В недавней поездке в Москву попутчиком оказался крепкий семидесятилетний мужчина. Язык не поворачивается назвать его стариком. Выбрит, при галстуке, активен в разговоре, чёток в суждениях. До недавнего времени работал в строительном главке. Работал, как он говорит, с темна до темна, включая выходные. Не заметил, как дети выросли, как сам стал пенсионером. Очень много рассказывал забавных подробностей из быта строителей тех времён. Но каждый раз возвращался к одному: «Почему нас всех огульно охаяли при перестройке? Да, мы – коммунисты, но разве не мы создали индустрию страны, разве не мы положили все свои годы и силы в работе?».

Он говорил, не дожидаясь ответа, знал его заранее.

– Мой генеральный часто не ездил домой ночевать. Жил в кабинете. Мы ему, чтобы сшить новый костюм, мерку снимали в тот момент, когда он спал на диване, иначе поймать не могли, а теперь говорят– «номенклатура», «коммуняки», клеймят по-всякому. Кто-то гнул ложную политику, а кто-то – спину в работе. Обидно. Сейчас пенсия – тьфу, говорить стыдно, на дорогу в Москву и обратно не хватает. Куда дальше? Вот сел писать книгу о таких, как я. Нас ведь обокрали и оболгали.

– Кто, – спрашиваю, – те, кто при перестройке, или после?

– И до перестройки, и при ней, и после неё. Человека труда всегда обирают.

До мельчайших подробностей помню обстоятельства, при которых родилась моя дочь Соня. Я работал тогда заместителем начальника цеха. Был в отпуске у матушки в деревне. Уехал и не рассчитал: ужены начались роды. Мне позвонили. На другой день примчался в город. Перед посещением роддома заскочил домой переодеться. Только снял рубашку, стук в дверь. Открываю – посыльные с завода. Оказалось, что в семь часов двадцать минут в тот день, когда наступили роды, наш цех взорвался. Погибли три человека. Один из них, Николай – старший аппаратчик, мой коллега.

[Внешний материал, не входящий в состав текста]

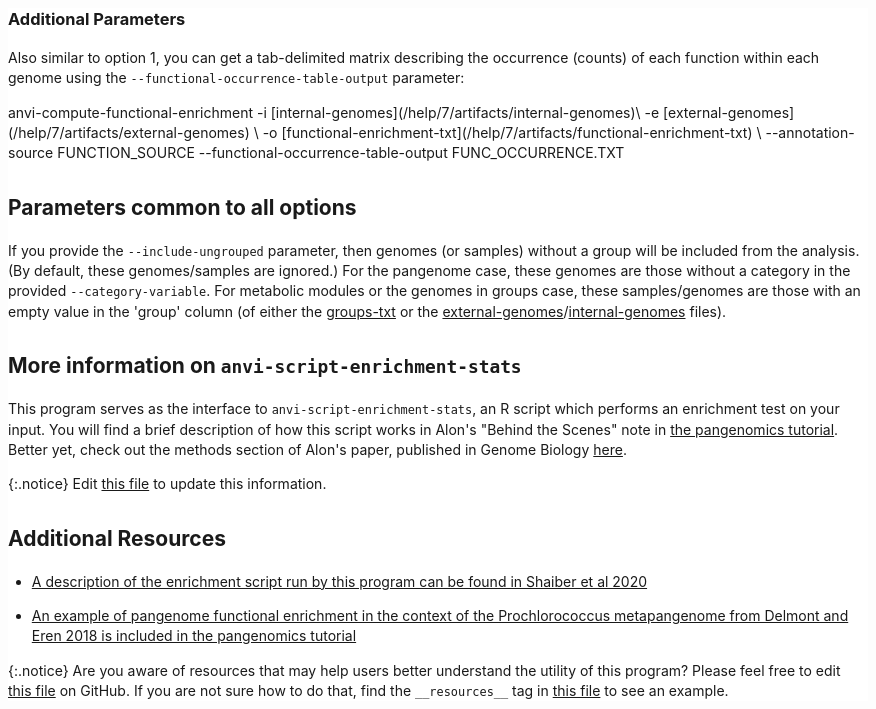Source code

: ### Additional Parameters

Also similar to option 1, you can get a tab-delimited matrix describing the occurrence (counts) of each function within each genome using the `--functional-occurrence-table-output` parameter:

<div class="codeblock" markdown="1">
anvi&#45;compute&#45;functional&#45;enrichment &#45;i <span class="artifact&#45;n">[internal&#45;genomes](/help/7/artifacts/internal&#45;genomes)</span>\
                               &#45;e <span class="artifact&#45;n">[external&#45;genomes](/help/7/artifacts/external&#45;genomes)</span> \
                               &#45;o <span class="artifact&#45;n">[functional&#45;enrichment&#45;txt](/help/7/artifacts/functional&#45;enrichment&#45;txt)</span> \
                               &#45;&#45;annotation&#45;source FUNCTION_SOURCE
                               &#45;&#45;functional&#45;occurrence&#45;table&#45;output FUNC_OCCURRENCE.TXT
</div>


## Parameters common to all options

If you provide the `--include-ungrouped` parameter, then genomes (or samples) without a group will be included from the analysis. (By default, these genomes/samples are ignored.) For the pangenome case, these genomes are those without a category in the provided `--category-variable`. For metabolic modules or the genomes in groups case, these samples/genomes are those with an empty value in the 'group' column (of either the <span class="artifact-n">[groups-txt](/help/7/artifacts/groups-txt)</span> or the <span class="artifact-n">[external-genomes](/help/7/artifacts/external-genomes)</span>/<span class="artifact-n">[internal-genomes](/help/7/artifacts/internal-genomes)</span> files).


## More information on `anvi-script-enrichment-stats`

This program serves as the interface to `anvi-script-enrichment-stats`, an R script which performs an enrichment test on your input. You will find a brief description of how this script works in Alon's "Behind the Scenes" note in [the pangenomics tutorial](https://merenlab.org/2016/11/08/pangenomics-v2/#making-sense-of-functions-in-your-pangenome). Better yet, check out the methods section of Alon's paper, published in Genome Biology [here](https://genomebiology.biomedcentral.com/articles/10.1186/s13059-020-02195-w).


{:.notice}
Edit [this file](https://github.com/merenlab/anvio/tree/master/anvio/docs/programs/anvi-compute-functional-enrichment.md) to update this information.


## Additional Resources


* [A description of the enrichment script run by this program can be found in Shaiber et al 2020](https://genomebiology.biomedcentral.com/articles/10.1186/s13059-020-02195-w)

* [An example of pangenome functional enrichment in the context of the Prochlorococcus metapangenome from Delmont and Eren 2018 is included in the pangenomics tutorial](http://merenlab.org/2016/11/08/pangenomics-v2/)


{:.notice}
Are you aware of resources that may help users better understand the utility of this program? Please feel free to edit [this file](https://github.com/merenlab/anvio/tree/master/bin/anvi-compute-functional-enrichment) on GitHub. If you are not sure how to do that, find the `__resources__` tag in [this file](https://github.com/merenlab/anvio/blob/master/bin/anvi-interactive) to see an example.
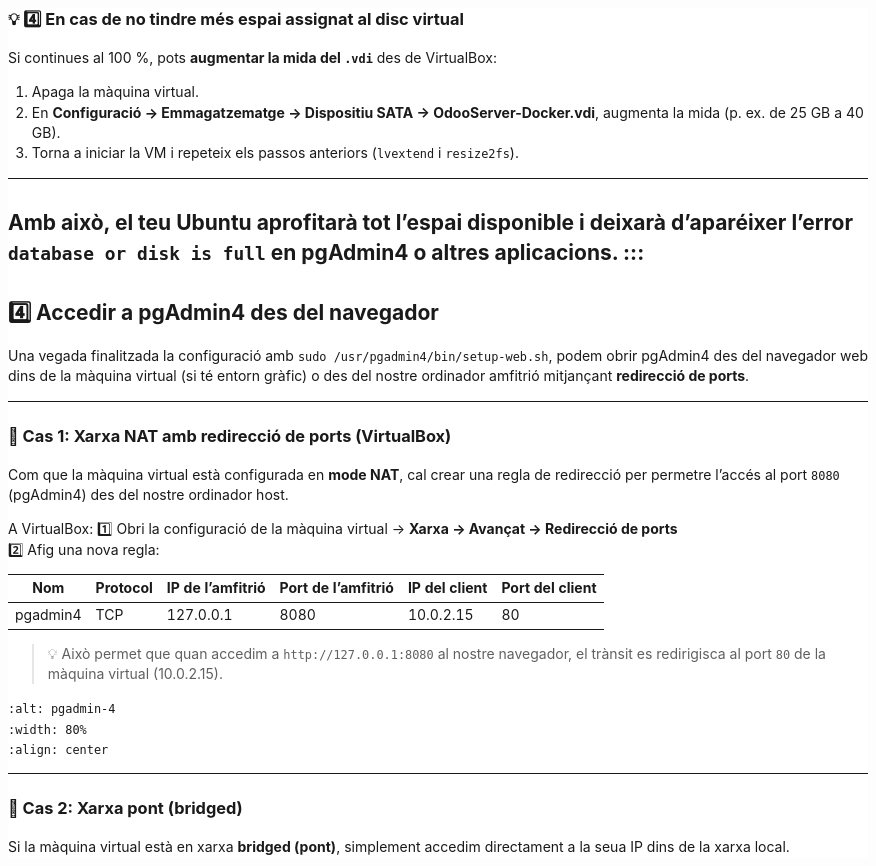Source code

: 
### 💡 4️⃣ En cas de no tindre més espai assignat al disc virtual

Si continues al 100 %, pots **augmentar la mida del `.vdi`** des de VirtualBox:

1. Apaga la màquina virtual.  
2. En **Configuració → Emmagatzematge → Dispositiu SATA → OdooServer-Docker.vdi**, augmenta la mida (p. ex. de 25 GB a 40 GB).  
3. Torna a iniciar la VM i repeteix els passos anteriors (`lvextend` i `resize2fs`).

---

Amb això, el teu Ubuntu aprofitarà tot l’espai disponible i deixarà d’aparéixer l’error `database or disk is full` en pgAdmin4 o altres aplicacions.
:::
---

## 4️⃣ Accedir a pgAdmin4 des del navegador

Una vegada finalitzada la configuració amb `sudo /usr/pgadmin4/bin/setup-web.sh`, podem obrir pgAdmin4 des del navegador web dins de la màquina virtual (si té entorn gràfic) o des del nostre ordinador amfitrió mitjançant **redirecció de ports**.

---

### 🧭 Cas 1: Xarxa NAT amb redirecció de ports (VirtualBox)

Com que la màquina virtual està configurada en **mode NAT**, cal crear una regla de redirecció per permetre l’accés al port `8080` (pgAdmin4) des del nostre ordinador host.

A VirtualBox:
1️⃣ Obri la configuració de la màquina virtual → **Xarxa → Avançat → Redirecció de ports**  
2️⃣ Afig una nova regla:

| Nom         | Protocol | IP de l’amfitrió | Port de l’amfitrió | IP del client | Port del client |
|--------------|-----------|-----------------|--------------------|----------------|-----------------|
| pgadmin4     | TCP       | 127.0.0.1       | 8080               | 10.0.2.15      | 80           |

> 💡 Això permet que quan accedim a `http://127.0.0.1:8080` al nostre navegador, el trànsit es redirigisca al port `80` de la màquina virtual (10.0.2.15).

```{image} /_static/assets/img/Tema4/pgadmin-4.png
:alt: pgadmin-4
:width: 80%
:align: center
```

---

### 🧭 Cas 2: Xarxa pont (bridged)

Si la màquina virtual està en xarxa **bridged (pont)**, simplement accedim directament a la seua IP dins de la xarxa local.
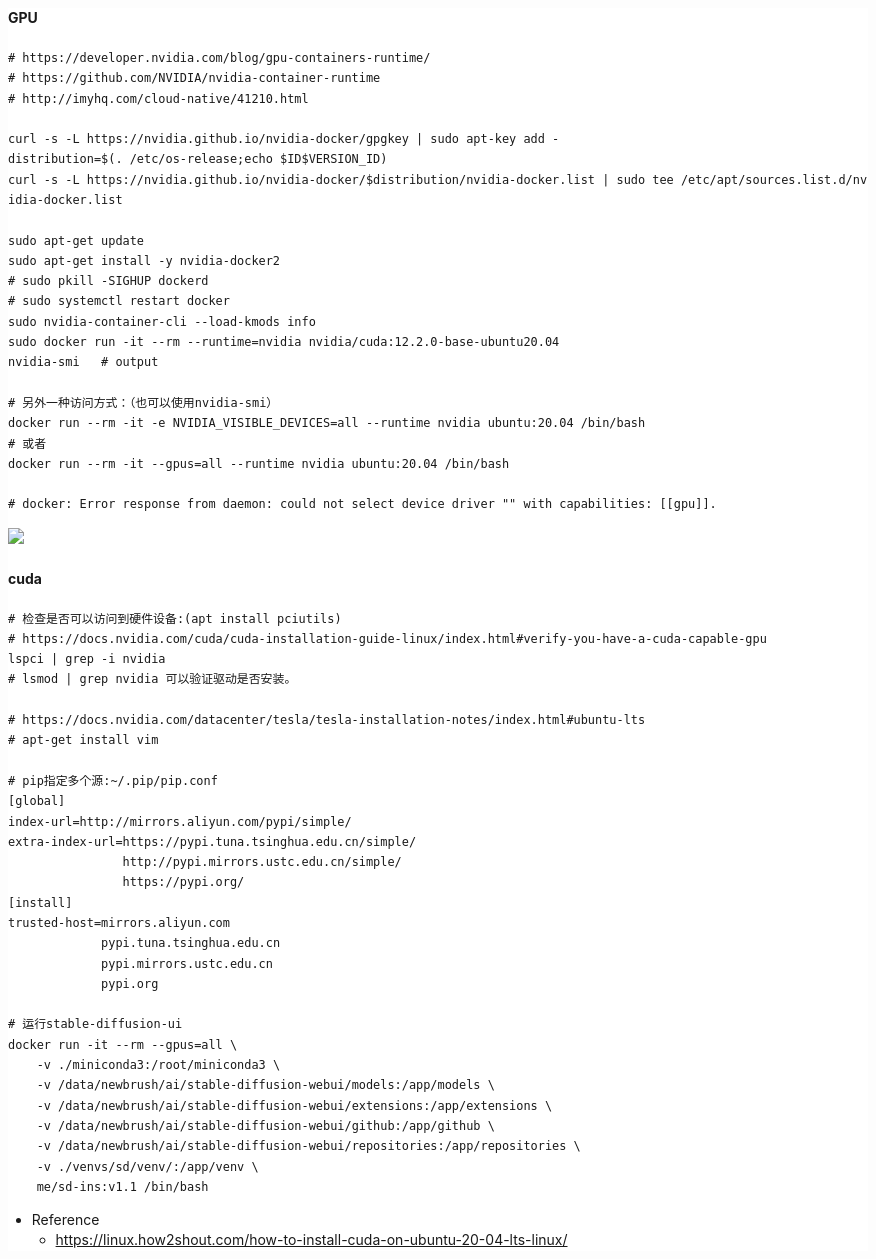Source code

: #### **GPU**
```shell
# https://developer.nvidia.com/blog/gpu-containers-runtime/
# https://github.com/NVIDIA/nvidia-container-runtime
# http://imyhq.com/cloud-native/41210.html

curl -s -L https://nvidia.github.io/nvidia-docker/gpgkey | sudo apt-key add -
distribution=$(. /etc/os-release;echo $ID$VERSION_ID)
curl -s -L https://nvidia.github.io/nvidia-docker/$distribution/nvidia-docker.list | sudo tee /etc/apt/sources.list.d/nvidia-docker.list

sudo apt-get update
sudo apt-get install -y nvidia-docker2
# sudo pkill -SIGHUP dockerd
# sudo systemctl restart docker
sudo nvidia-container-cli --load-kmods info
sudo docker run -it --rm --runtime=nvidia nvidia/cuda:12.2.0-base-ubuntu20.04
nvidia-smi   # output

# 另外一种访问方式：（也可以使用nvidia-smi）
docker run --rm -it -e NVIDIA_VISIBLE_DEVICES=all --runtime nvidia ubuntu:20.04 /bin/bash
# 或者
docker run --rm -it --gpus=all --runtime nvidia ubuntu:20.04 /bin/bash

# docker: Error response from daemon: could not select device driver "" with capabilities: [[gpu]].
```
![](/.images/devops/docker/docker-with-GPU.png)

#### **cuda**
```shell
# 检查是否可以访问到硬件设备:(apt install pciutils)
# https://docs.nvidia.com/cuda/cuda-installation-guide-linux/index.html#verify-you-have-a-cuda-capable-gpu
lspci | grep -i nvidia 
# lsmod | grep nvidia 可以验证驱动是否安装。

# https://docs.nvidia.com/datacenter/tesla/tesla-installation-notes/index.html#ubuntu-lts
# apt-get install vim

# pip指定多个源:~/.pip/pip.conf
[global]
index-url=http://mirrors.aliyun.com/pypi/simple/
extra-index-url=https://pypi.tuna.tsinghua.edu.cn/simple/
                http://pypi.mirrors.ustc.edu.cn/simple/
                https://pypi.org/
[install]
trusted-host=mirrors.aliyun.com
             pypi.tuna.tsinghua.edu.cn
             pypi.mirrors.ustc.edu.cn
             pypi.org

# 运行stable-diffusion-ui
docker run -it --rm --gpus=all \
    -v ./miniconda3:/root/miniconda3 \
    -v /data/newbrush/ai/stable-diffusion-webui/models:/app/models \
    -v /data/newbrush/ai/stable-diffusion-webui/extensions:/app/extensions \
    -v /data/newbrush/ai/stable-diffusion-webui/github:/app/github \
    -v /data/newbrush/ai/stable-diffusion-webui/repositories:/app/repositories \
    -v ./venvs/sd/venv/:/app/venv \
    me/sd-ins:v1.1 /bin/bash
```
- Reference
    * https://linux.how2shout.com/how-to-install-cuda-on-ubuntu-20-04-lts-linux/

Через двадцать минут был в цехе. Завод стоит. Прибыли из Москвы три заместителя министра. Комиссия занимается расследованием. Кипит работа по разбору завалов. Я попал в роддом только на пятые сутки! Посылал жене записки прямо с места аварии. О взрыве молчал. Врал, что заболел начальник цеха, обострилась язва желудка, лежит в больнице. Никак не могу вырваться. Трое суток, днём и ночью, около двухсот солдат помогали разбирать завалы. Искали погибших. Нашли на четвёртый день, когда я первый раз уехал домой поспать. Перед окном палаты, где лежала жена, появился на пятый день. Увидев меня, она погрозила кулачком. Оказывается, накануне парень с соседнего завода, у которого жена в той же палате, стоя под окном, объявил громогласно:

– Мы уже почти неделю разбираем на соседнем заводе взорвавшийся цех, – и назвал номер цеха и мою фамилию…

Моей вины в той аварии не было; за двенадцать предшествовавших ей дней каких-либо технологических осложнений и причин, способных повлечь за собой взрыв, не обнаружено. Таков вывод комиссии.

Цех подняли в рекордный срок – за три месяца. Досталось всем крепко. Это и громадная школа. Две недели не выходил из проектного института. Вся документация на восстановление прошла через мой контроль. Чуть позже руководство завода предложило мне возглавить соседний цех.

В системе, существовавшей до перестройки, многое можно критиковать. Но оперативности, чёткости, отлаженности работы производства позавидуешь! На восстановлении задействовали все необходимые силы и средства области.